Nothing but the lines from the one containing "(.O(O), .I(I), .OB(OB));" through the final line of the data should be repeated, and each must be exact.

═════ Supplied data

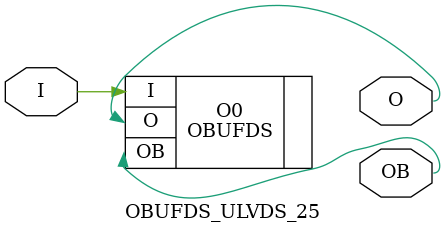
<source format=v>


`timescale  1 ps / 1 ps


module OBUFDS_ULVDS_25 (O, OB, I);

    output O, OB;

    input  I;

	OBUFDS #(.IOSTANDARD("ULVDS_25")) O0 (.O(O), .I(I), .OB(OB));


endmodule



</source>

══════════

Exercise response:
	OBUFDS #(.IOSTANDARD("ULVDS_25")) O0 (.O(O), .I(I), .OB(OB));


endmodule



</source>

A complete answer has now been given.